▶ **Exercise instructions**
Could you swap "chart" for "graph" throughout the rows below, keeping everything else unchanged and leaving out the pictures?

━━━ Stored data ━━━

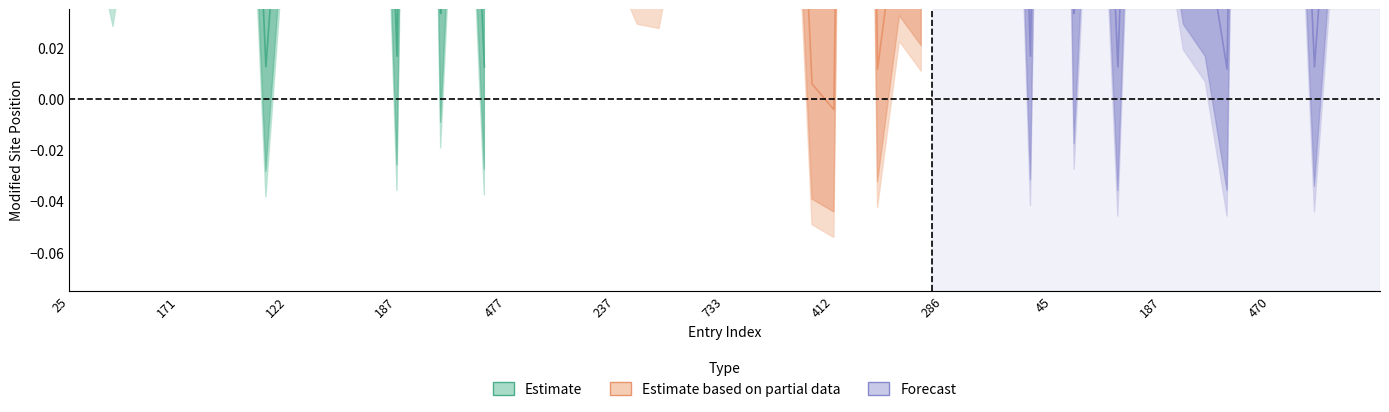

How many categories are shown in the chart?

20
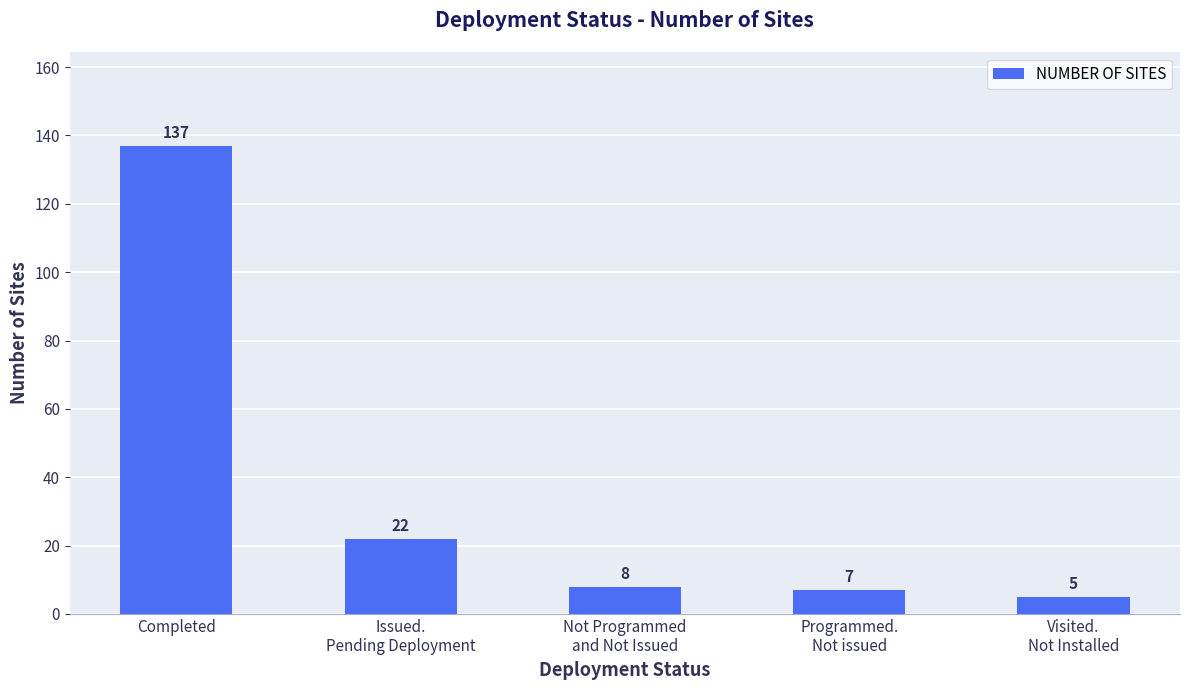

What is the sum of the values at Programmed.
Not issued and Issued.
Pending Deployment?

29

━━━

▶ **Response to this task**
How many categories are shown in the graph?

20

What is the sum of the values at Programmed.
Not issued and Issued.
Pending Deployment?

29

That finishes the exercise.